Свой дипломный фильм Анабел по моему предложению назвала “Мясная река”. Вначале она хотела назвать его “Неоконченное № 8”, потому что считала фильм не вполне оконченным, она никогда ничего не оканчивала вполне – ей становилось скучно, и она ставила перед собой новую художественную задачу. Она одна, сказал я ей, будет знать, что фильм не окончен. Она раздобыла два коротких киносюжета на шестнадцатимиллиметровой пленке: один про то, как корову глушат пневмопистолетом на бойне, другой про коронацию в 1966 году мисс Канзас как мисс Америка; большая часть года ушла у нее на то, чтобы перевести кадры на другой носитель, поработать над ними вручную и смонтировать по-своему. Ее любимыми кинорежиссерами были Аньес Варда и Робер Брессон, но большее влияние на ее фильм оказали музыкальные гобелены Стива Райша[80]. Она перемежала кадры с их негативами в соотношении один к одному, один к двум, два к одному, два к двум и так далее, она вносила другие ритмические вариации, поворачивая кадры на сто восемьдесят и девяносто градусов, пуская их обратным ходом и раскрашивая их вручную красными чернилами. Смотреть получившийся в итоге двадцатичетырехминутный фильм было адски тяжело, он не на шутку терзал зрительную кору мозга, но можно было, если правильно настроиться, увидеть в нем и признаки большого таланта.
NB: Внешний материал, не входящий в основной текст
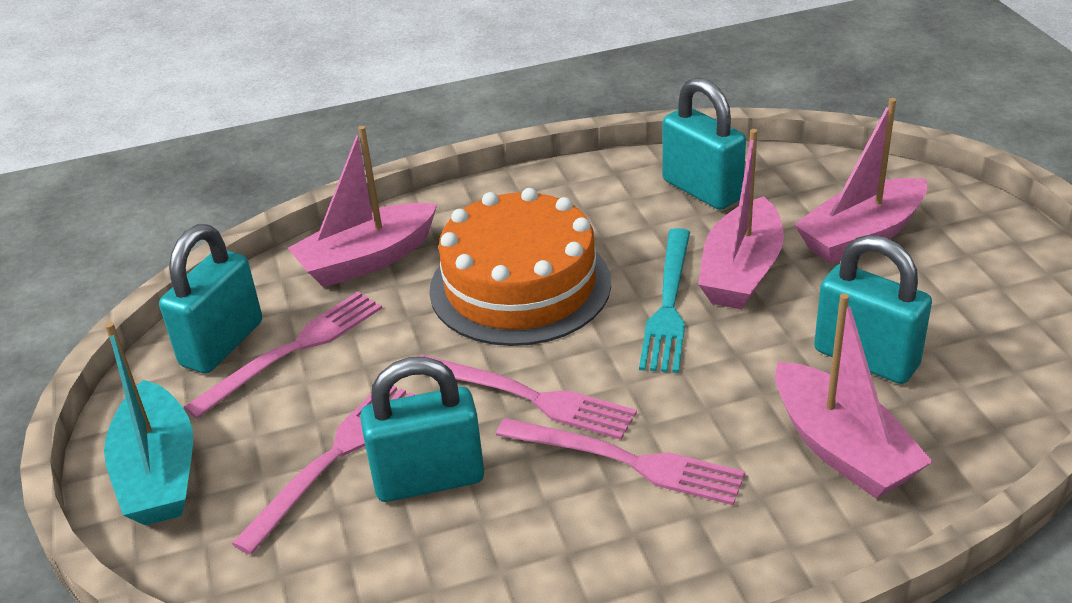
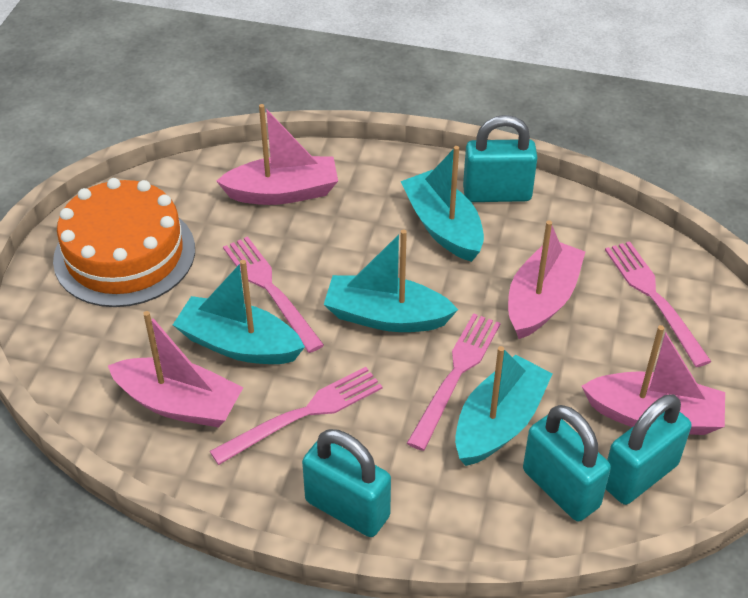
turquoise boat: 1 -> 4
turquoise fork: 1 -> 0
У моей матери любимым фильмом всех времен был “Доктор Живаго”. В последние минуты просмотра я слышал, как она сердито бормочет себе под нос. Когда зажегся свет, она устремилась к выходу.
– Я подожду снаружи, – заявила она мне, когда я ее догнал и остановил.
– Ты должна вначале сказать Анабел что-то приятное.
– Что я могу сказать? Ничего более жуткого и отвратительного я в жизни не видела.
– Скажи что-нибудь чуть более приятное, чем это, и будет достаточно.
– Если это искусство – значит, что-то не так с искусством.
Во мне поднялась волна злости.
– Знаешь что? Вот так прямо ей и скажи. Что, по-твоему, фильм ужасный.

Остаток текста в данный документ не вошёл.